* Begin Passage provided *
“Some Jews who went around driving out evil spirits tried to invoke the name of the Lord Jesus over those who were demon-possessed. They would say, ‘In the name of the Jesus whom Paul preaches, I command you to come out.’ Seven sons of Sceva, a Jewish chief priest, were doing this. One day the evil spirit answered them, ‘Jesus I know, and Paul I know about, but who are you?’ Then the man who had the evil spirit jumped on them and overpowered them all. He gave them such a beating that they ran out of the house naked and bleeding.” 

Acts 19:13-16

Every time I have approached this passage with a cursory reading, it has always been a story that makes me smile. Perhaps it is that last line: “He gave them such a beating that they ran out of the house naked and bleeding.” For some reason that reads like an old-timey black-and-white comedy devoid of audio and set over a light carnival soundtrack.

I can picture it now - seven over-confident, religiously diplomatic men enter a home wearing their long black robes. Gassing one another up, poking the guy next guy with eager elbows, and nervously laughing, the group pushes the most foolhardy of the gang in the door first. After approaching the demon-possessed man (who is scoffing at the overdressed, elitist, silver-spoon Jews) begins to approach the group. Like a kung-fu movie from the ’70s, we see the comically long, rapid movement of the mouths of the men while the captions simply read “Get out of him! Jesus said so.”
* End Passage provided *
* Begin Excerpted records *
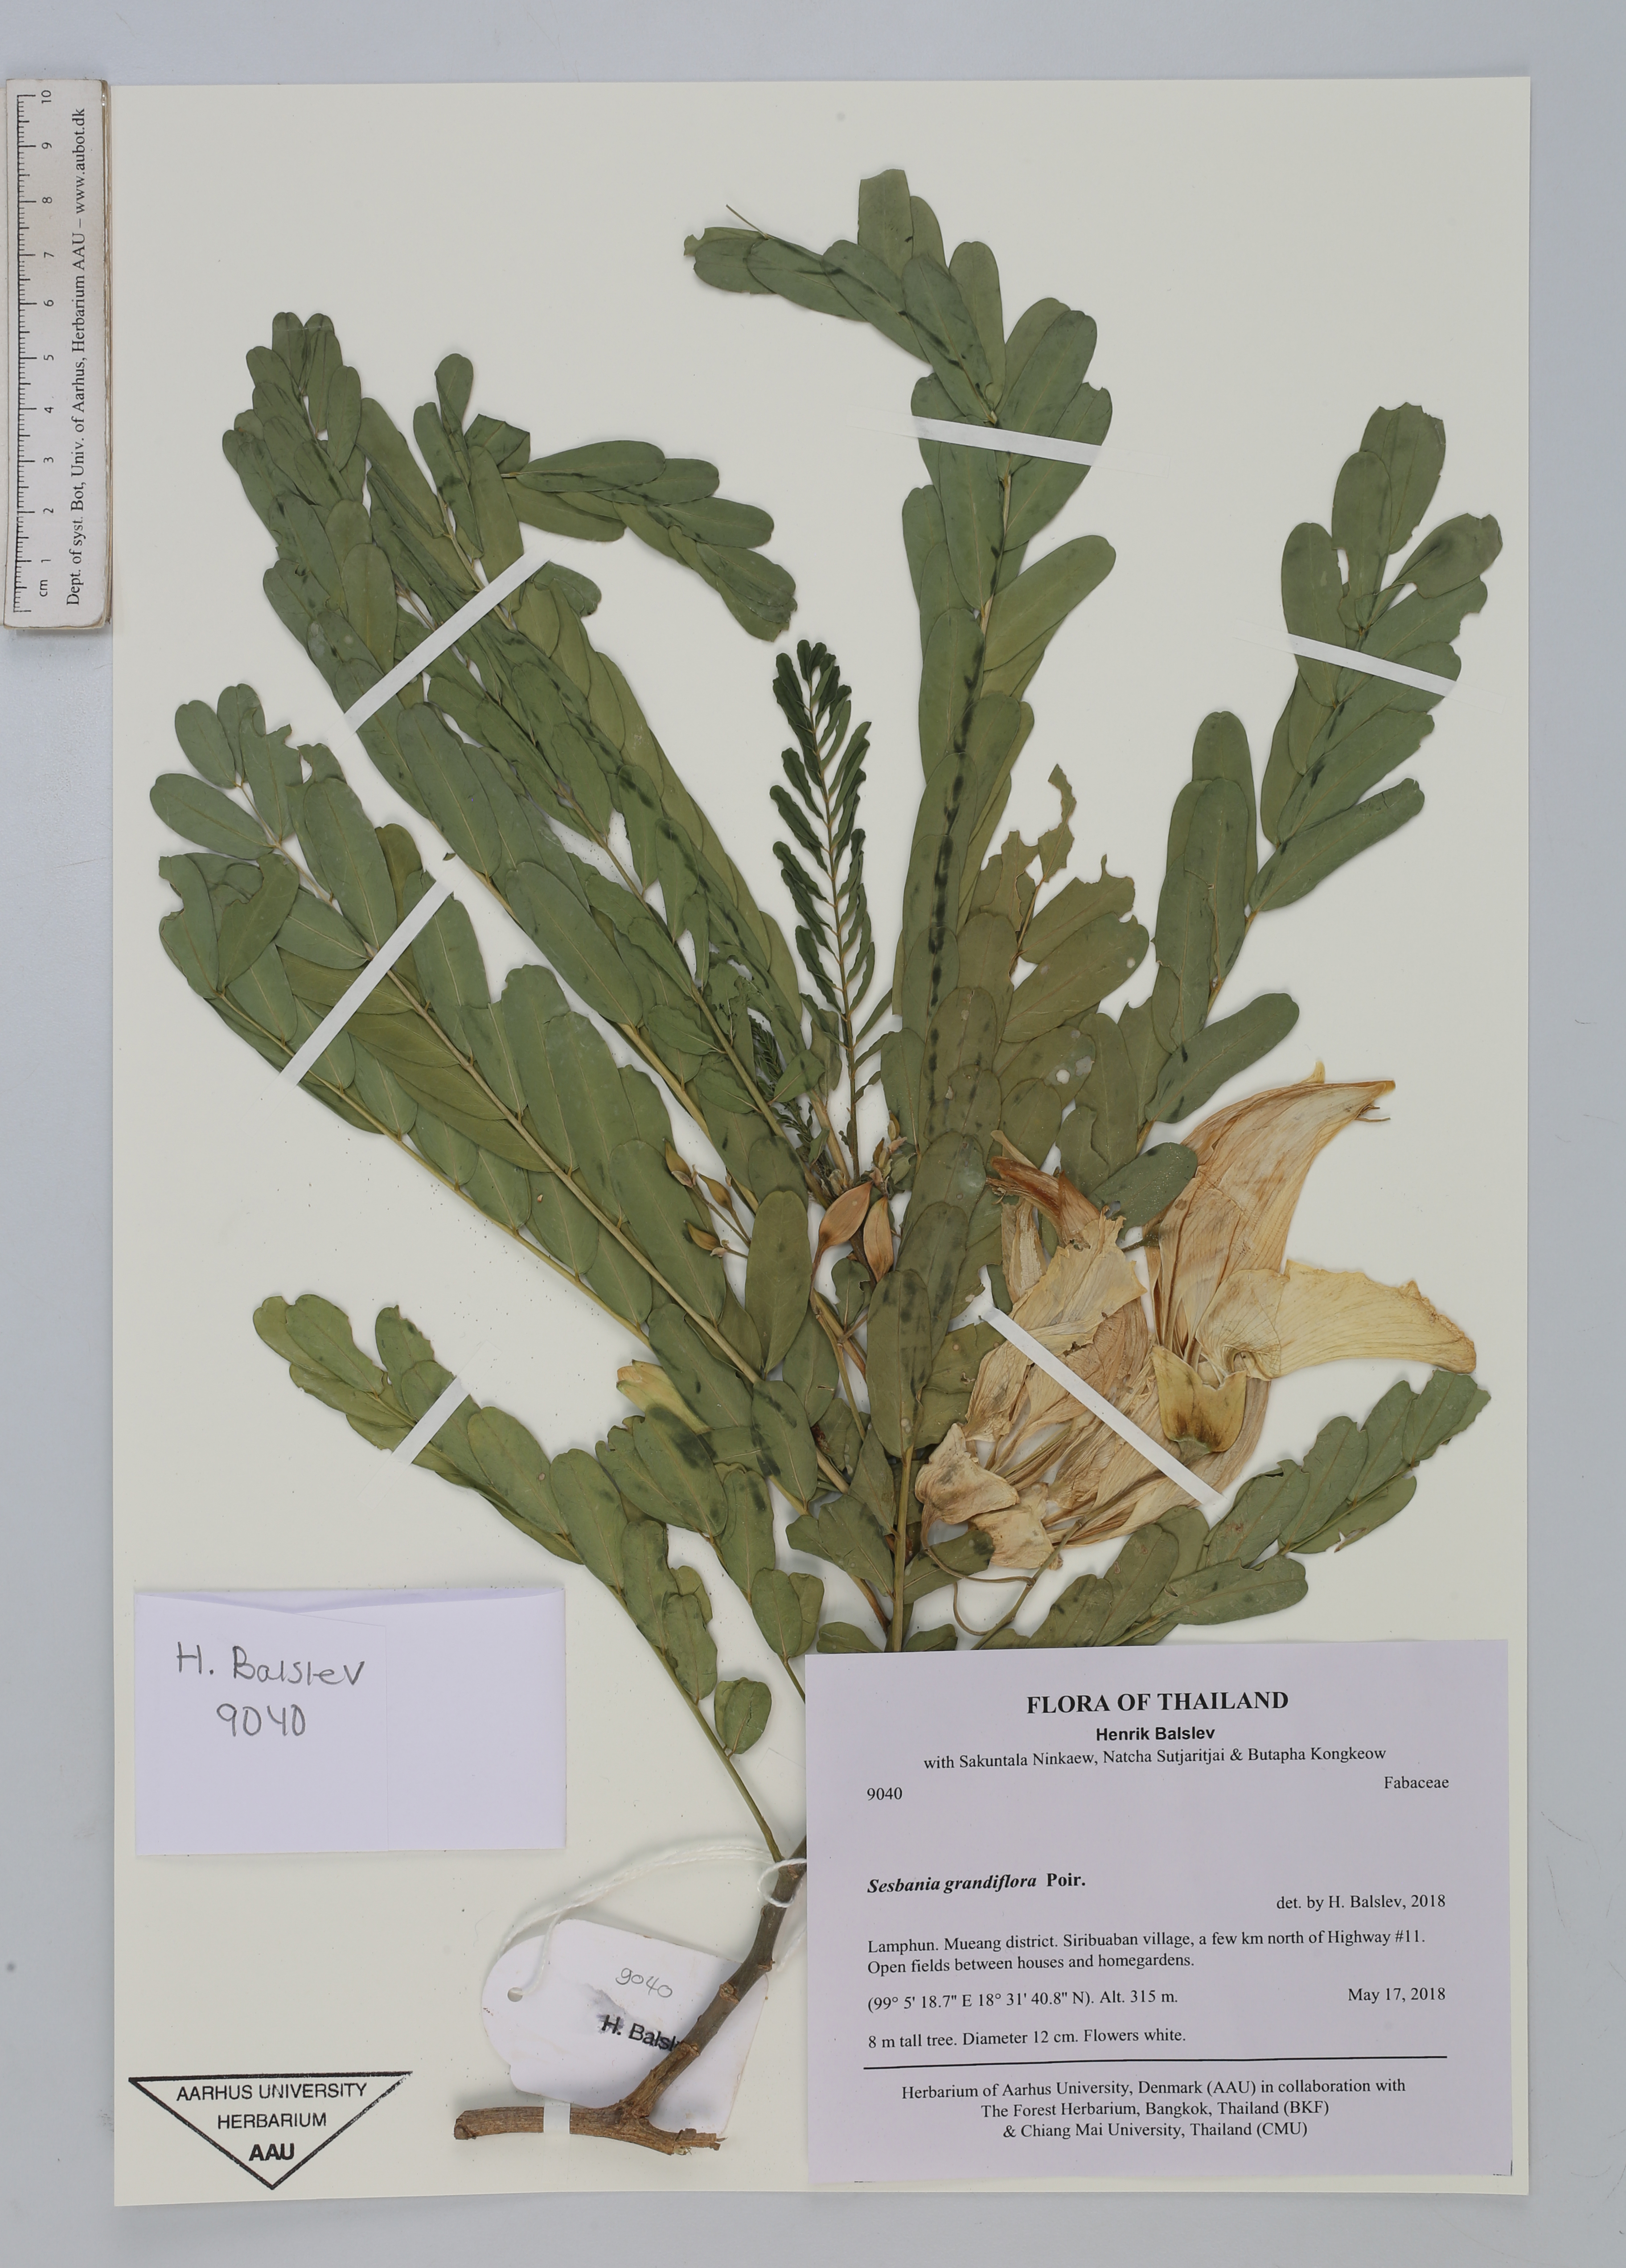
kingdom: Plantae
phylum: Tracheophyta
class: Magnoliopsida
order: Fabales
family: Fabaceae
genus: Sesbania
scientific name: Sesbania grandiflora
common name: Vegetable-hummingbird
* End Excerpted records *
* **Exercise tasks**
1. Write out the classification rows above word for word, from kingdom through common name, and leave the picture out.
2. Continue the reflection on the seven sons of Sceva from where it stops.

* **Answers to the problems**
1.
kingdom: Plantae
phylum: Tracheophyta
class: Magnoliopsida
order: Fabales
family: Fabaceae
genus: Sesbania
scientific name: Sesbania grandiflora
common name: Vegetable-hummingbird

2.
Dust is kicked up, robes torn, and eyes poked (three stooges style, of course). The crazed, demon-possessed man is quoted on the bottom of the screen: “You are not Jesus. You are not Paul. Who are you?” 

The next image is the funniest. The high-status sons of a well-known and well-respected man push and shove their way past one another, unclothed (censored, of course… this is the Bible), with small, but still visible wounds. Embarrassed, scared, and hurt —egos and bodies— the men run off into the distance at two times speed, until the camera fades to black, playing the Looney Tunes jingle. 

Hilarious… right? 

Just like the last time, and the time before that, the story of the Seven Sons of Sceva has made me chuckle as I look up from the Bible and enjoy God’s sense of humor. Luckily this time no one is around for me to try to explain why I’m laughing with the Word of God in front of me. 

Here is the thing about this story for me: It is like one of those jelly-stuffed donuts (my favorite), except the filling has a bit of a surprise. Almost as if I have sunk my teeth into the airy dough, begun tasting the sugary mixture inside, and I bite down on a lit firecracker. Pop! Midway through my quiet laugh, I re-read the words “Jesus I know, and Paul I know about, but who are you?” 

What if it was me in that scenario? Wearing my own sandals and flashing an aggressive sock tan, unfit for the heat of the arid sun, would I receive the same retort from this demon-possessed man?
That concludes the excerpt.